■ Stored data entries ■
╔══

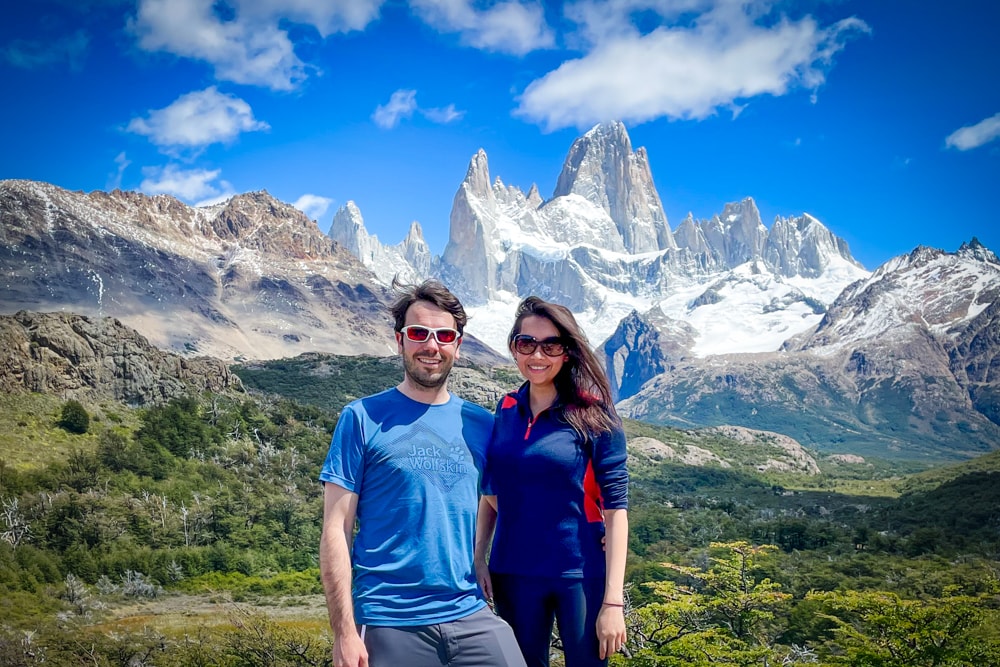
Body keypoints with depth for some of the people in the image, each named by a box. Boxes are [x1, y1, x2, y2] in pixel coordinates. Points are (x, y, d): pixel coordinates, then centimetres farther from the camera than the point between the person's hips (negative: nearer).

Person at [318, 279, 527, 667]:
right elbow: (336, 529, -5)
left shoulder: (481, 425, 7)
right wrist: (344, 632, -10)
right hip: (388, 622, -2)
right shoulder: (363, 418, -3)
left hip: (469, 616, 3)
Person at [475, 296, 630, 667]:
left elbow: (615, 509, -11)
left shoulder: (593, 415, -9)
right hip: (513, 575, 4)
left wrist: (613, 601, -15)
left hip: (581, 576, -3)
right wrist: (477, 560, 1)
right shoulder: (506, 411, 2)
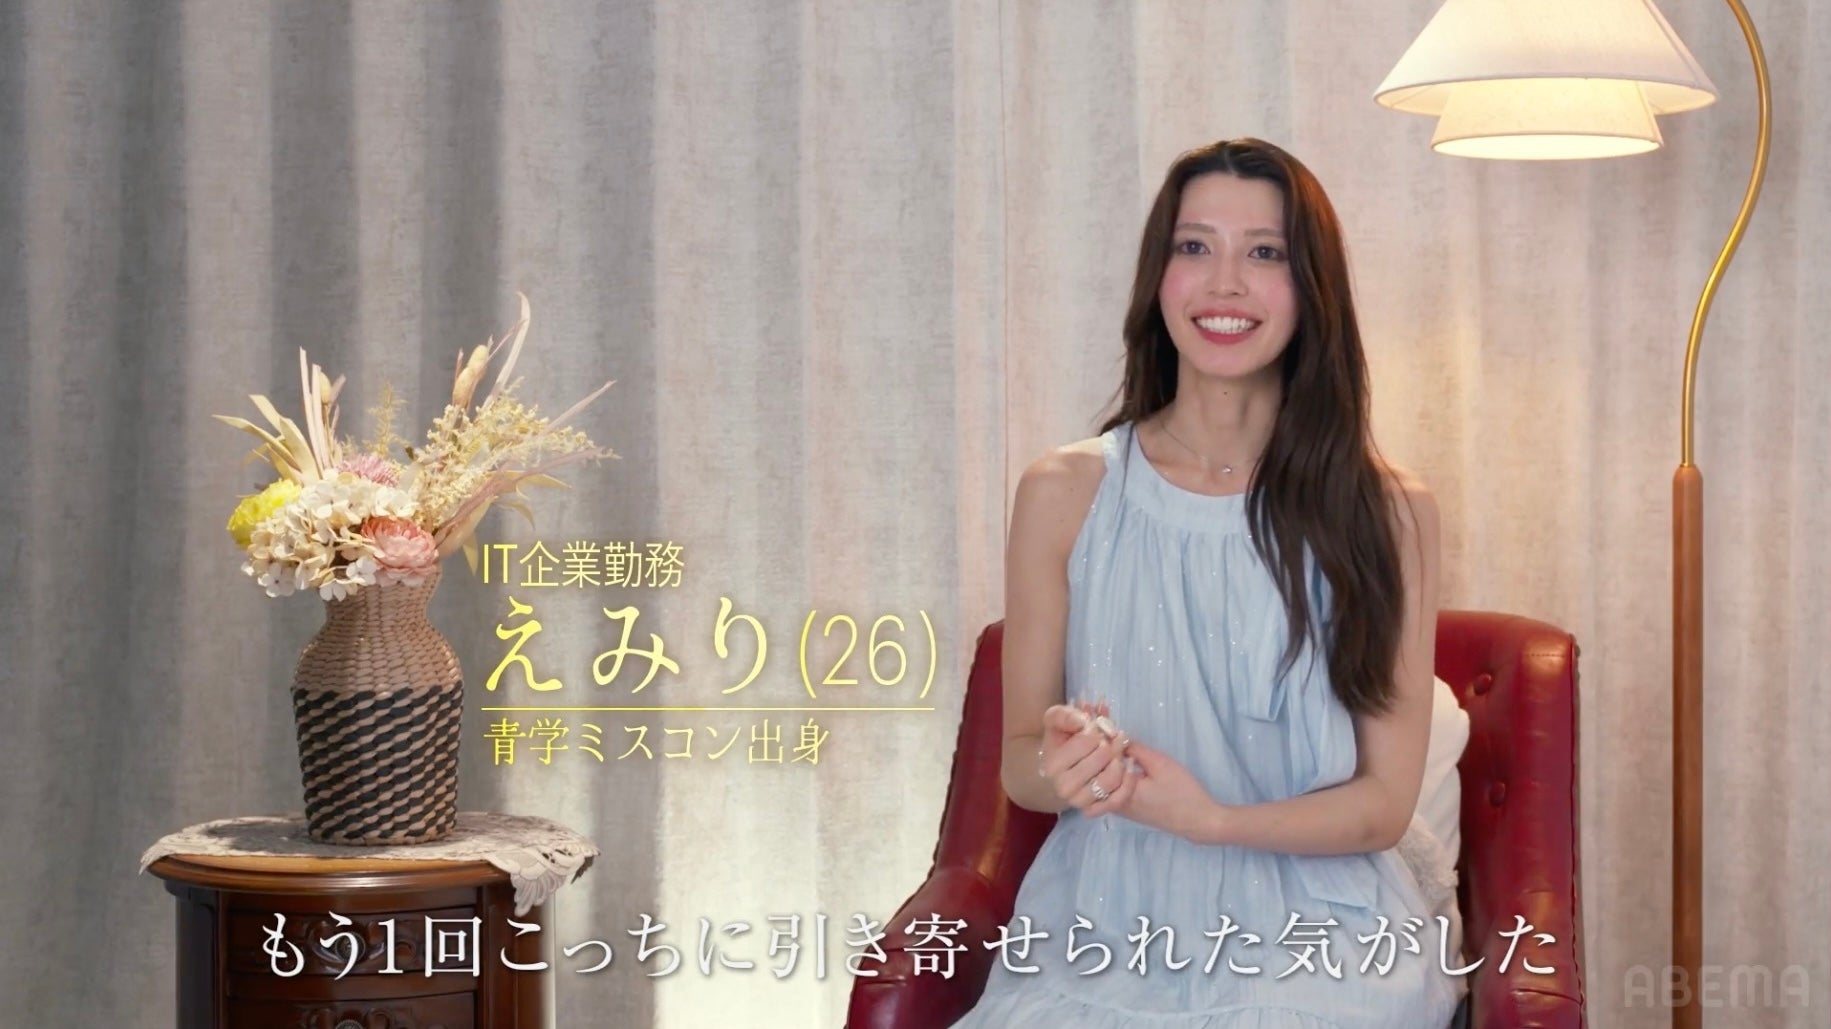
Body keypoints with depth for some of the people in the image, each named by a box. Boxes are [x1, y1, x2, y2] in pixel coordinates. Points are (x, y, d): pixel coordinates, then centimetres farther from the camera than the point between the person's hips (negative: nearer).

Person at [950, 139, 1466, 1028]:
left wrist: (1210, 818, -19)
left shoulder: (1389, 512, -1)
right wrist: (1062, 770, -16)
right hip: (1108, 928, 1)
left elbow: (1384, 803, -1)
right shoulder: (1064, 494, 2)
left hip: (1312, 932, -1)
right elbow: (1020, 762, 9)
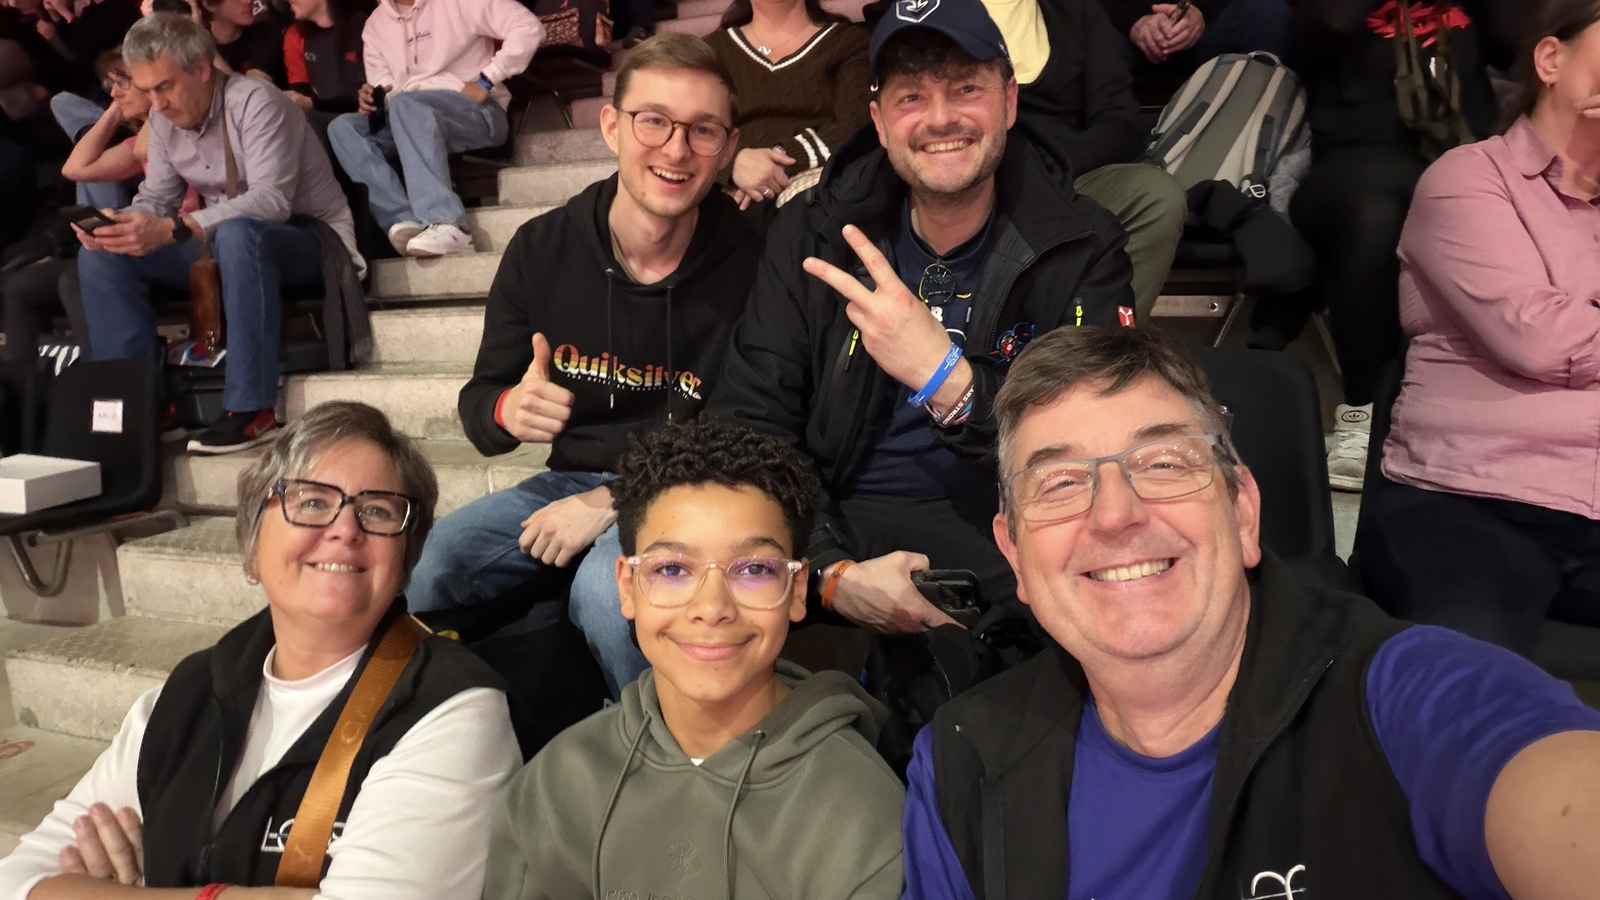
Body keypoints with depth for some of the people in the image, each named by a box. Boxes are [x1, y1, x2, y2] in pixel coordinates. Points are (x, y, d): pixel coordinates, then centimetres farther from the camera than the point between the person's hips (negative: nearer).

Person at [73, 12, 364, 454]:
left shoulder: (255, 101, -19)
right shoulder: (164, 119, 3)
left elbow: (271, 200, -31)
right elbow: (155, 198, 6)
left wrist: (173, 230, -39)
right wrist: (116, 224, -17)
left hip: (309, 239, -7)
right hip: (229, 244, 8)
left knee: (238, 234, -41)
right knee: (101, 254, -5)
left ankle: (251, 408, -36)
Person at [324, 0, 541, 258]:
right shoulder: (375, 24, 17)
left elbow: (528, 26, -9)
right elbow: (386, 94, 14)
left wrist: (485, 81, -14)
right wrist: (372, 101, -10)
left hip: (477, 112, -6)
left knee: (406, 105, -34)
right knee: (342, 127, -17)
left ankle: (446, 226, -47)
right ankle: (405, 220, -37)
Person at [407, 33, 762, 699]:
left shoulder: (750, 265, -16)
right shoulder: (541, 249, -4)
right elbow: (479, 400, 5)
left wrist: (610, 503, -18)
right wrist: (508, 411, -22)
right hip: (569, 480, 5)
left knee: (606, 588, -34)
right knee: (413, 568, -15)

╚══

■ Problem details ■
Please reproduce the items above, switching each "centimetres" to "centimeters" and leaving everything else unchanged. Omit the pictures from your answer.

■ Result for this exercise ■
Body keypoints with depth for some of the people in the image, each named by a box. Boxes are [x1, y1, x2, y2] in pixel coordinates. Points are (x, y, d): pixel coordinates, then centimeters farther from the camera than the point between the person's hips (negative: nearer).

Person at [318, 279, 527, 667]:
right elbow: (336, 529, -5)
left shoulder: (481, 425, 7)
right wrist: (344, 632, -10)
right hip: (388, 622, -2)
right shoulder: (363, 418, -3)
left hip: (469, 616, 3)
Person at [475, 296, 630, 667]:
left elbow: (615, 509, -11)
left shoulder: (593, 415, -9)
right hip: (513, 575, 4)
left wrist: (613, 601, -15)
left hip: (581, 576, -3)
right wrist: (477, 560, 1)
right shoulder: (506, 411, 2)
Body keypoints with depth for some of the people in the image, each named by a box. Boxes are [x1, y1, x2, y2] in pixel coordinates. Points are (x, y, d): pixel coordinates, then centimeters farther from the camera than the point between the person's hips (negative: nearer).

Person at [950, 139, 1466, 1028]:
left wrist: (1210, 818, -19)
left shoulder: (1389, 512, -1)
right wrist: (1062, 770, -16)
right hip: (1108, 928, 1)
left elbow: (1384, 803, -1)
right shoulder: (1064, 494, 2)
left hip: (1312, 932, -1)
right elbow: (1020, 762, 9)
Body keypoints with depth for some of the people in the image, each named by a box. Boxes are [x1, y1, x2, y2] in pixel coordinates. Points are (x, y, d): pixel coordinates, then centimeters farther from the camera than the point between the person's hips (negative: nearer).

Person at [73, 12, 364, 454]:
left shoulder: (255, 101, -19)
right shoulder: (164, 119, 3)
left elbow: (271, 200, -31)
right elbow: (155, 198, 6)
left wrist: (173, 230, -39)
right wrist: (116, 224, -17)
left hip: (309, 239, -7)
right hip: (229, 244, 8)
left knee: (238, 234, -41)
right knee: (101, 254, -5)
left ankle: (251, 408, -36)
Person at [324, 0, 541, 258]:
right shoulder: (375, 24, 17)
left elbow: (528, 26, -9)
right elbow: (386, 94, 14)
left wrist: (485, 81, -14)
right wrist: (372, 101, -10)
left hip: (477, 112, -6)
left knee: (406, 105, -34)
right knee: (342, 127, -17)
left ankle: (446, 226, -47)
right ankle: (405, 220, -37)
Person at [407, 33, 762, 699]:
left shoulder: (750, 265, -16)
right shoulder: (541, 249, -4)
right elbow: (479, 400, 5)
left wrist: (610, 503, -18)
right wrist: (508, 411, -22)
right hip: (569, 480, 5)
left knee: (606, 588, -34)
right knee: (413, 568, -15)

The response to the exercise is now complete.